Sermon – Luc 15: 11-32 (27 mars 2022)

Luc 15 : 11 – 32
 
Le théologien John Dominic Crossan affirme que les paraboles de Jésus sont des histoires provocantes qui ont été domestiquées avec le temps.  Le récit du Fils prodigue en est un excellent exemple.  Nous avons tellement entendu cette histoire que nous n’avons plus besoin de la lire ou même de l’écourter.  Nous connaissons son déroulement.  Nous connaissons sa morale.  Les pécheurs qui se repentent peuvent toujours retourner vers le Père.  Nous devons nous réjouir du retour au bercail des brebis égarées.  Il n’est pas surprenant que ce passage exclusif à l’évangile selon Luc soit utilisé pendant le temps du carême.  Quoi de mieux qu’un bon récit de contrition pour souligner notre nature pécheresse?  Cependant, comme vous devez vous en douter sûrement, cette parabole est beaucoup plus compliquée lorsque nous l’analysons un peu plus.
 
Malgré le titre qu’on lui donne habituellement, cette histoire débute avec un homme… qui avait deux fils.  L’un des deux, pour une raison ou une autre, avait le mal de vivre.  Il suffoquait sous le toit de son père.  Il croyait que les solutions à ses problèmes se trouvaient ailleurs.  Alors un jour, ce fils demande à son père de recevoir immédiatement la part de sa fortune qui doit lui revenir en héritage, comme si son père était déjà mort pour lui.  Peu de jours après, il vend tout; il quitte pour un pays éloigné et il entre dans une spirale autodestructrice.  Peut-être le fils pensait-il punir ainsi son père pour son malheur.  Qui sait? Cependant, dans toute cette mésaventure, il est celui qui souffre le plus.  Honteux, il finit par revenir au bercail, la queue entre les jambes.
 
Mais une grande fête est organisée pour souligner le retour du deuxième fils… ce qui ne plaît pas à l’aîné.  Mais là, vraiment pas du tout.  Lui qui a toujours respecté son père, lui qui est demeuré à la maison pour travailler fort, lui qui n’a jamais rien demandé, est incapable d’accepter la tournure des événements.  Toutes les années à répondre aux attentes et à suivre les règles devraient lui rapporter davantage qu’à son vaurien de frère.  Cette situation est inacceptable.  Son père fait manifestement preuve de favoritisme.  En colère, il décide de demeurer à l’extérieur de la maison, aux vues et sus de tous les invités de la fête.  Le fils aîné veut punir son père pour cet affront.
 
Et au centre de toute cette histoire de douleur, de rancœur et de jalousie, il y a un père qui laisse son jeune fils commettre ses erreurs, même si cela lui coute la moitié de ses biens.  Un homme qui pardonne à son enfant inconditionnellement devant ceux et celles qui lui disent sûrement qu’il se fait manipuler.  Il y a un père qui est obligé de sortir pendant la fête pour négocier avec son fils.  Un homme qui est prêt à s’humilier publiquement pour tenter de réunir sa famille sous un même toit.  Au centre de cette parabole, il y a un père qui ose aller à l’encontre des normes culturelles de sa société, qui met de côté son orgueil et qui abandonne sa position d’autorité pour essayer de transformer la vie de ses fils.

## Consigne A
Répondez aux questions suivantes à partir du sermon :
(i) Quel théologien est cité dans le premier paragraphe ?
(ii) Que fait le fils cadet peu de jours après avoir demandé sa part d'héritage ?
(iii) Où le fils aîné décide-t-il de demeurer lorsqu'il est en colère ?
## Consigne B
Dans la phrase du sermon qui commence par « Au centre de cette parabole », relevez toutes les actions attribuées au père.
## Consigne C
Poursuivez le sermon sur la parabole du Fils prodigue à partir de sa dernière phrase.

## Entrées répertoriées

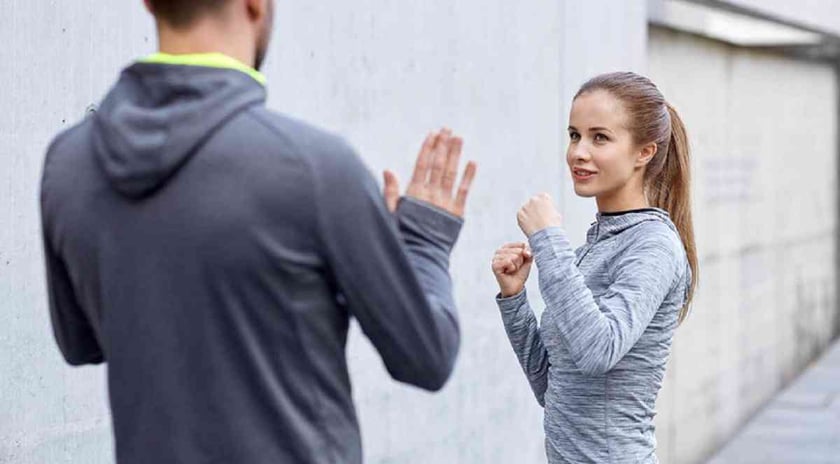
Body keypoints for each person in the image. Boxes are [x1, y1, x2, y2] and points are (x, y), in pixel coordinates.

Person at [39, 1, 476, 463]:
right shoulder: (314, 169)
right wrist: (423, 242)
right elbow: (426, 356)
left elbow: (80, 342)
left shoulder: (69, 165)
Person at [491, 71, 698, 463]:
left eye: (599, 137)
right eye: (574, 135)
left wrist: (549, 240)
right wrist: (514, 297)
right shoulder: (596, 244)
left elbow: (598, 350)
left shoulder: (653, 245)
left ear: (644, 152)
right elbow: (551, 388)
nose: (578, 152)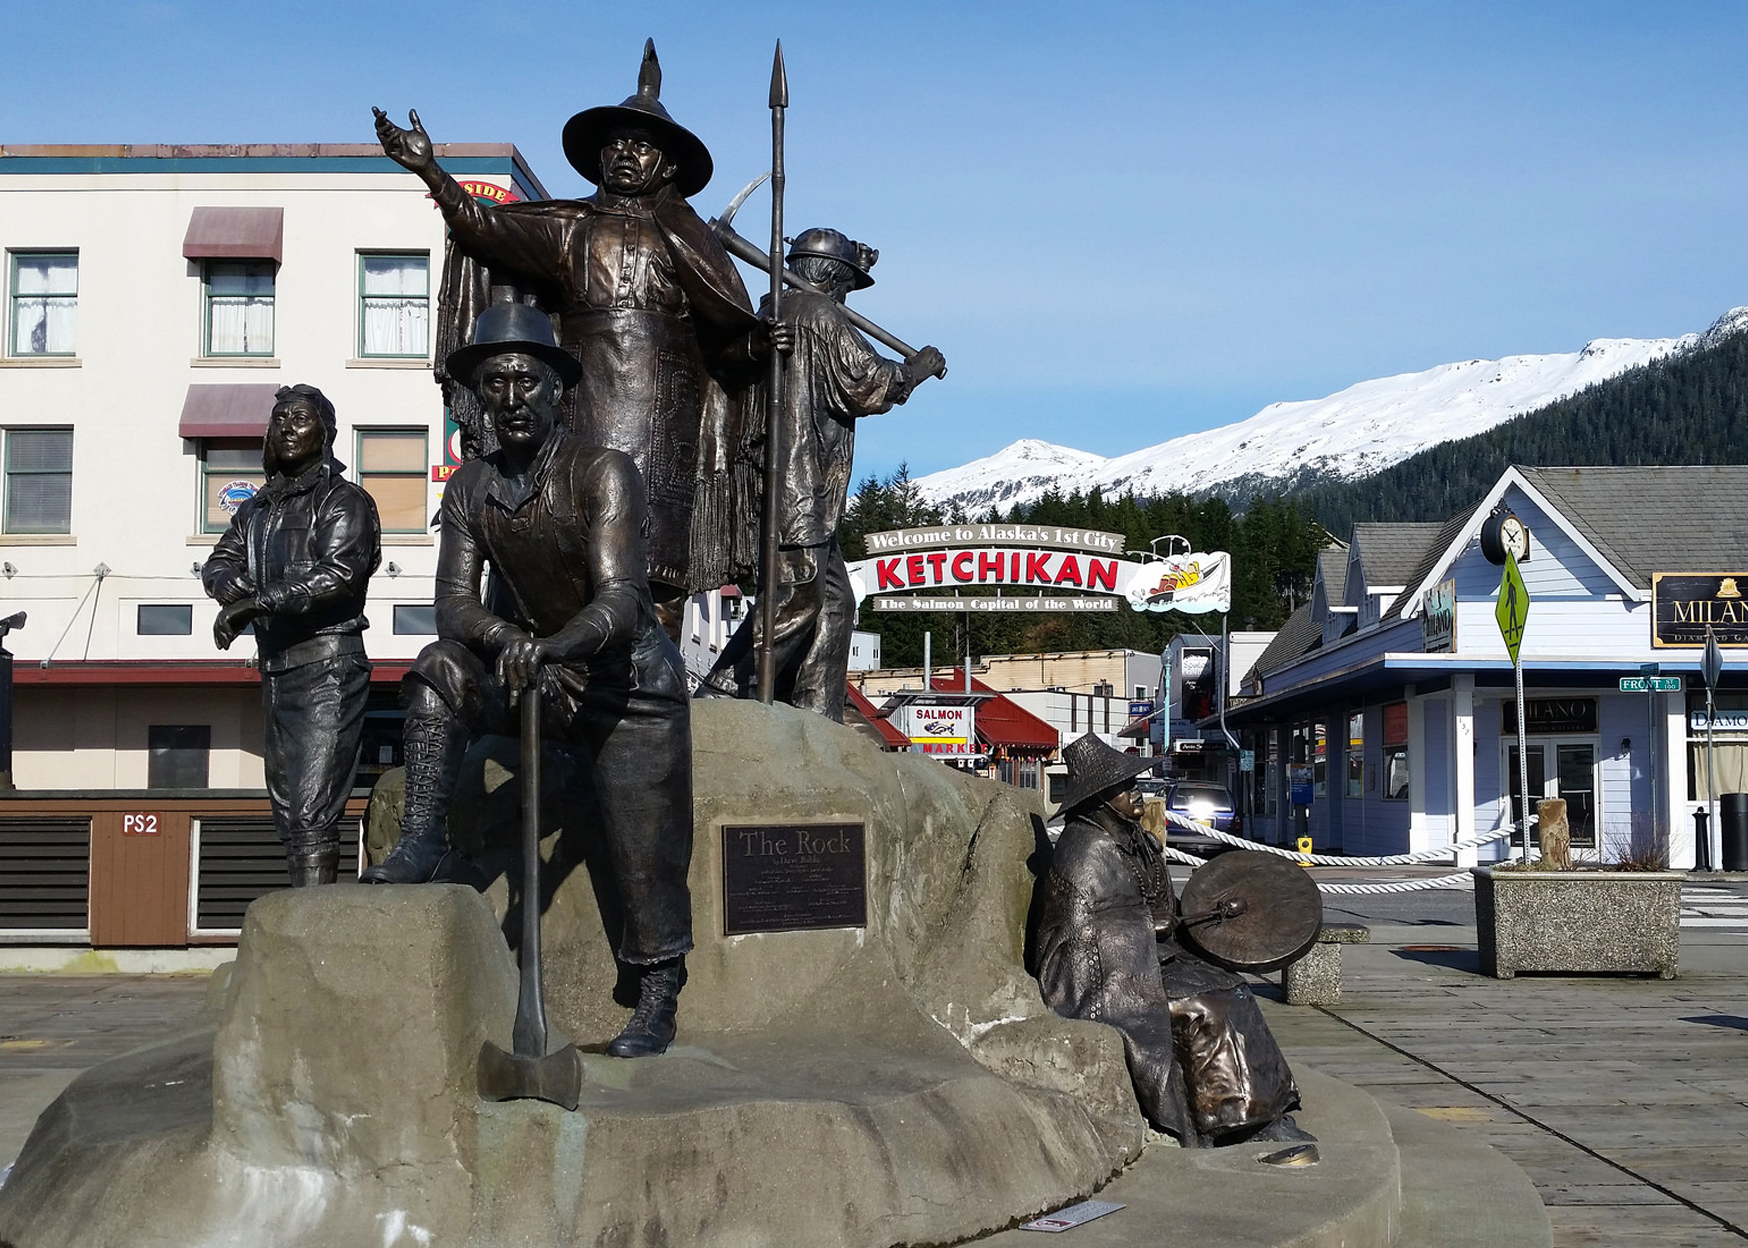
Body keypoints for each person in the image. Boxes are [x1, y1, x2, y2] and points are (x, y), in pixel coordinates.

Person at [361, 302, 693, 1059]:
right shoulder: (471, 485)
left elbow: (622, 597)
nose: (510, 399)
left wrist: (558, 648)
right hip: (532, 668)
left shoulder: (602, 473)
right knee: (438, 670)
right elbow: (451, 604)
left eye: (525, 381)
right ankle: (422, 843)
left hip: (622, 682)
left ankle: (656, 988)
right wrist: (512, 640)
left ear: (557, 391)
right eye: (494, 384)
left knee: (644, 844)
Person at [372, 40, 766, 610]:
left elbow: (729, 339)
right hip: (583, 409)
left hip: (669, 427)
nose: (626, 154)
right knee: (569, 554)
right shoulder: (572, 229)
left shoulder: (695, 241)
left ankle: (653, 696)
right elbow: (487, 230)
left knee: (655, 579)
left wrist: (761, 341)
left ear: (670, 165)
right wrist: (431, 171)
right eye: (615, 144)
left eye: (642, 146)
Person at [697, 227, 945, 718]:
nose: (846, 295)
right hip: (800, 485)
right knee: (795, 599)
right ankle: (727, 691)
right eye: (848, 285)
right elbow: (869, 383)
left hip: (786, 487)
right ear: (833, 277)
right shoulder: (818, 313)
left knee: (835, 602)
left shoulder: (772, 311)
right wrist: (916, 369)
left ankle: (817, 708)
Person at [1033, 734, 1312, 1147]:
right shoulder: (1083, 852)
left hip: (1154, 957)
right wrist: (1146, 927)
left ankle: (1266, 1110)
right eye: (1126, 788)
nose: (1137, 793)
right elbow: (1074, 939)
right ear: (1101, 798)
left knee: (1230, 984)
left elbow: (1163, 902)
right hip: (1108, 975)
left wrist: (1194, 919)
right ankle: (1230, 1119)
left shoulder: (1138, 841)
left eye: (1136, 785)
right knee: (1204, 1004)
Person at [202, 385, 382, 886]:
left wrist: (255, 603)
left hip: (328, 667)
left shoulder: (345, 501)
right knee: (288, 811)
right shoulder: (258, 508)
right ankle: (301, 928)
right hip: (277, 669)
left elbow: (338, 575)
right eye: (279, 419)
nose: (286, 428)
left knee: (312, 808)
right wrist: (229, 587)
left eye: (300, 420)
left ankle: (313, 933)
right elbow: (220, 561)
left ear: (325, 433)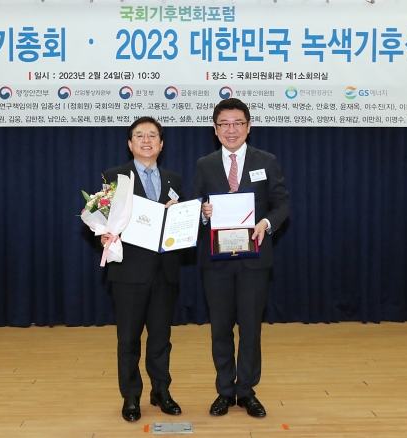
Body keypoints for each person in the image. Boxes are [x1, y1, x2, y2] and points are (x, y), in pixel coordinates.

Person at [192, 98, 290, 418]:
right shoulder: (204, 164)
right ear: (215, 129)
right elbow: (193, 209)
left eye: (238, 123)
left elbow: (281, 206)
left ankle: (246, 391)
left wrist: (265, 223)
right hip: (216, 262)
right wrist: (204, 214)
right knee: (220, 328)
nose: (231, 130)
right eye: (225, 124)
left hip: (254, 260)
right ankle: (224, 390)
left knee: (250, 328)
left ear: (249, 126)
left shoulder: (267, 160)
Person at [101, 116, 183, 422]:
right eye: (140, 135)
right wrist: (104, 233)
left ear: (161, 144)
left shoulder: (175, 179)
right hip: (129, 272)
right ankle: (131, 396)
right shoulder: (115, 177)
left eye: (152, 135)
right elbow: (104, 220)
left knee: (161, 338)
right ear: (130, 144)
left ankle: (161, 391)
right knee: (129, 339)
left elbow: (180, 226)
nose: (146, 140)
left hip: (166, 271)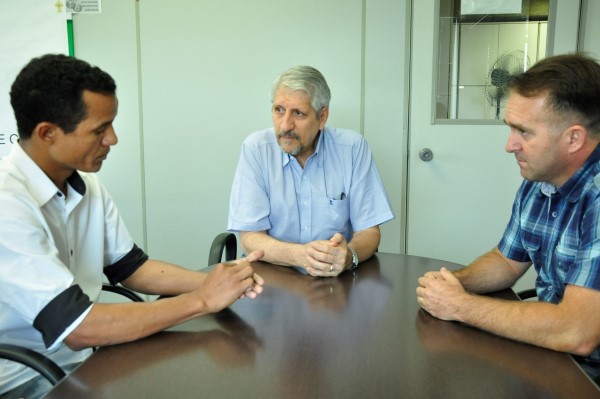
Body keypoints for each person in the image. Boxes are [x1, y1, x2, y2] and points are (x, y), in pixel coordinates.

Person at [0, 54, 264, 398]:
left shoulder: (84, 183)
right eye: (99, 129)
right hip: (27, 376)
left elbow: (132, 268)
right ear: (48, 133)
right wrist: (201, 299)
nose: (112, 139)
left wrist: (222, 281)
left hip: (86, 358)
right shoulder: (7, 203)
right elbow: (77, 327)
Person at [416, 53, 600, 381]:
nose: (509, 145)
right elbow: (505, 261)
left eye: (523, 132)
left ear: (573, 138)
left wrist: (460, 306)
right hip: (553, 354)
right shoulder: (541, 179)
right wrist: (454, 283)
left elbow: (578, 332)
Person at [227, 65, 394, 277]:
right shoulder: (256, 149)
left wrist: (349, 255)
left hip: (336, 280)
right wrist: (302, 255)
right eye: (279, 110)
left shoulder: (352, 148)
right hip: (273, 277)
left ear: (322, 117)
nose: (285, 125)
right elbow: (251, 236)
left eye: (298, 113)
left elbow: (369, 231)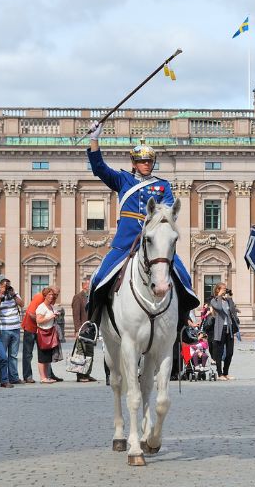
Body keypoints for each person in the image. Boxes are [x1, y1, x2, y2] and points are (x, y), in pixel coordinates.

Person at [85, 131, 200, 335]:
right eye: (141, 161)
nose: (146, 164)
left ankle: (185, 325)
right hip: (126, 243)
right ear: (134, 162)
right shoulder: (123, 180)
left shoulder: (162, 185)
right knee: (99, 277)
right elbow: (99, 168)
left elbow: (169, 209)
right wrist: (94, 140)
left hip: (155, 243)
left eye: (149, 161)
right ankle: (91, 326)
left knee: (184, 277)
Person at [209, 283, 239, 380]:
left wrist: (230, 297)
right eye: (223, 289)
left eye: (226, 289)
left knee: (230, 352)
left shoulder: (227, 300)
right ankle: (220, 374)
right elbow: (219, 308)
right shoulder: (214, 300)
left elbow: (233, 311)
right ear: (218, 290)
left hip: (229, 328)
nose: (225, 291)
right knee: (219, 352)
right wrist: (219, 297)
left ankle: (226, 373)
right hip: (219, 329)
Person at [0, 278, 24, 385]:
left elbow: (21, 304)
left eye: (8, 285)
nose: (7, 287)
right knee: (3, 355)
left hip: (15, 328)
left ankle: (14, 377)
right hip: (4, 329)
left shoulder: (14, 293)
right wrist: (1, 294)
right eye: (4, 286)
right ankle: (3, 379)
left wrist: (13, 294)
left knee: (13, 355)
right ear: (0, 286)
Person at [71, 279, 97, 383]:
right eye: (89, 285)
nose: (91, 286)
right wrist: (77, 330)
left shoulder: (92, 297)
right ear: (84, 286)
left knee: (90, 352)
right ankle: (80, 375)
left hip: (91, 329)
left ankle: (87, 373)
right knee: (81, 353)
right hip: (82, 329)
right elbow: (76, 315)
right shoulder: (78, 297)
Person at [35, 288, 61, 383]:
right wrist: (51, 316)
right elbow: (39, 320)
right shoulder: (41, 307)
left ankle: (47, 376)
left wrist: (55, 315)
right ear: (45, 296)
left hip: (50, 332)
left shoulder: (51, 306)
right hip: (42, 333)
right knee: (42, 357)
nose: (51, 296)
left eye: (52, 295)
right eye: (49, 295)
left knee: (47, 357)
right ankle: (43, 377)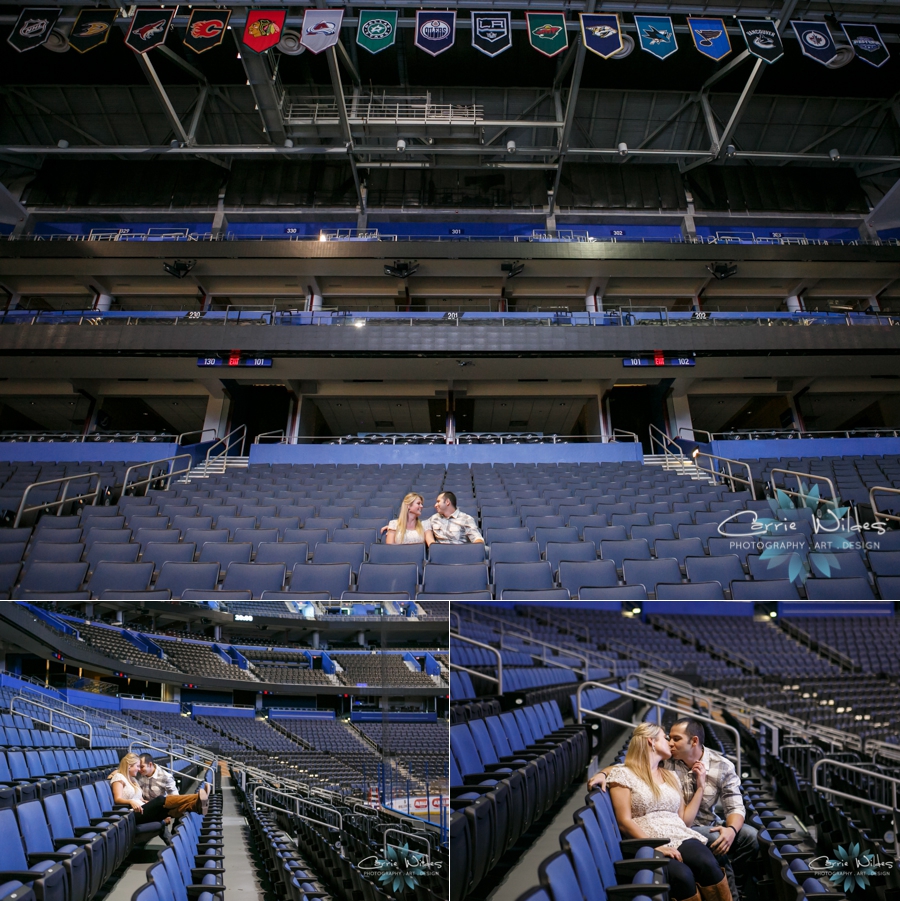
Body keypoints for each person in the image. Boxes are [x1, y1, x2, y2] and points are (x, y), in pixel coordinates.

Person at [589, 718, 756, 900]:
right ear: (651, 742)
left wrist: (730, 829)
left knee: (736, 842)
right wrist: (602, 772)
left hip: (689, 828)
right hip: (658, 831)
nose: (670, 743)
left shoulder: (715, 766)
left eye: (675, 739)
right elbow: (627, 769)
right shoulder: (665, 762)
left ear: (694, 741)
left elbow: (734, 807)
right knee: (688, 872)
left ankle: (736, 892)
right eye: (667, 738)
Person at [109, 753, 211, 825]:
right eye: (137, 766)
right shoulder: (121, 777)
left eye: (141, 767)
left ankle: (196, 805)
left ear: (150, 765)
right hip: (134, 813)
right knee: (161, 799)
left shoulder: (134, 779)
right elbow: (117, 799)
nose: (139, 769)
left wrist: (141, 800)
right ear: (129, 766)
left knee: (169, 811)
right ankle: (197, 797)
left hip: (145, 808)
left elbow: (175, 797)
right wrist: (131, 801)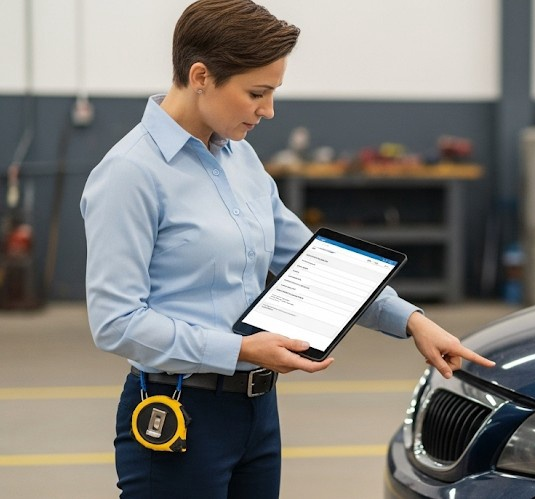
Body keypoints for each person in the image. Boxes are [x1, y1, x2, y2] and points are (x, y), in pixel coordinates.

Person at [79, 1, 495, 497]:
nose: (268, 110)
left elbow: (314, 262)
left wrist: (410, 320)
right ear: (200, 76)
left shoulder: (242, 160)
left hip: (257, 413)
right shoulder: (130, 174)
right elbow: (116, 322)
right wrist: (239, 349)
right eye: (257, 93)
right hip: (178, 415)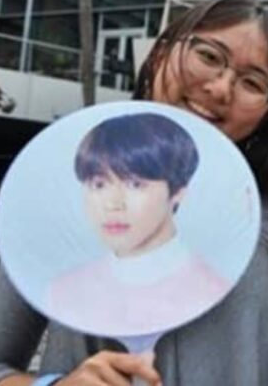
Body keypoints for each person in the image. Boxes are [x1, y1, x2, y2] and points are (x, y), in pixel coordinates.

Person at [0, 0, 268, 385]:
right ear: (161, 52)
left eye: (252, 83)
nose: (221, 89)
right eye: (208, 57)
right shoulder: (61, 196)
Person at [47, 113, 230, 337]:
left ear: (178, 193)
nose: (113, 203)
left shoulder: (213, 291)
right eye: (99, 184)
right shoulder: (65, 290)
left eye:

## Votre réponse A
(i) John Dominic Crossan.
(ii) Il vend tout, puis il part pour un pays éloigné.
(iii) À l'extérieur de la maison, aux vues et sus de tous les invités de la fête.

## Votre réponse B
- Il ose aller à l'encontre des normes culturelles de sa société.
- Il met de côté son orgueil.
- Il abandonne sa position d'autorité.

## Votre réponse C
 
Lorsque nous la regardons sous l’angle du père de famille, cette parabole devient nettement plus provocante pour nous tous et toutes.  Nous sommes mis au défi d’aimer d’une manière extravagante et inconditionnelle.  Nous sommes invités à aimer pas seulement notre fils préféré, mais aussi toutes les personnes qui nous ont blessés dans le passé.  Nous sommes appelés à aimer pas seulement quand tout va bien, mais lorsque ça va mal… surtout lorsque ça va mal… surtout lorsque ça nous coûte… surtout lorsque nous sommes jugés et incompris.  Cette parabole nous pousse à adopter une attitude d’accueil radical qui dépasse les célèbres : « Tout le monde est bienvenu ici… sauf ceux et celles qui… », « Le message de Jésus est pour tout le monde… à condition que… » ou « Je suis prêt à pardonner… mais… ».  Cette parabole de Jésus vise à nous faire comprendre que toute la jalousie, la rancœur, les notions de privilèges ou les déceptions dues aux comparaisons avec les autres ne font qu’empoisser nos existences.  
 
La solution offerte par ce père de cette famille dysfonctionnelle est de tenter d’imprimer sur ses fils son amour inconditionnel.  Comme je le répète souvent, si nous ne pouvons pas contrôler les choix et les émotions des autres, nous pouvons choisir d’exprimer et d’incarner cet amour extravagant sur les personnes et le monde qui nous entourent.  Nous pouvons conseiller sans imposer.  Nous pouvons inspirer sans obliger.  Nous pouvons demander sans forcer.  Nous pouvons pardonner sans rien demander en retour.  Nous avons ce pouvoir extraordinaire de surprendre les grands et plus petits acteurs de notre monde en décidant de suivre une autre voie.  Nous avons la capacité de changer notre monde avec nos mots et nos actions, une personne qui souffre à la fois.  Nous pouvons donner cet amour inconditionnel si nous le choisissons.  
 
Je crois que la parabole du Fils prodigue devrait être renommée l’histoire du père surprenant.  Pris entre un fils qui fuit et un autre qui revendique un statut spécial, un homme a seulement une réponse à offrir : son amour inconditionnel.  Hier comme aujourd’hui, il n’y a rien de plus puissant et surprenant dans notre monde.  Amen.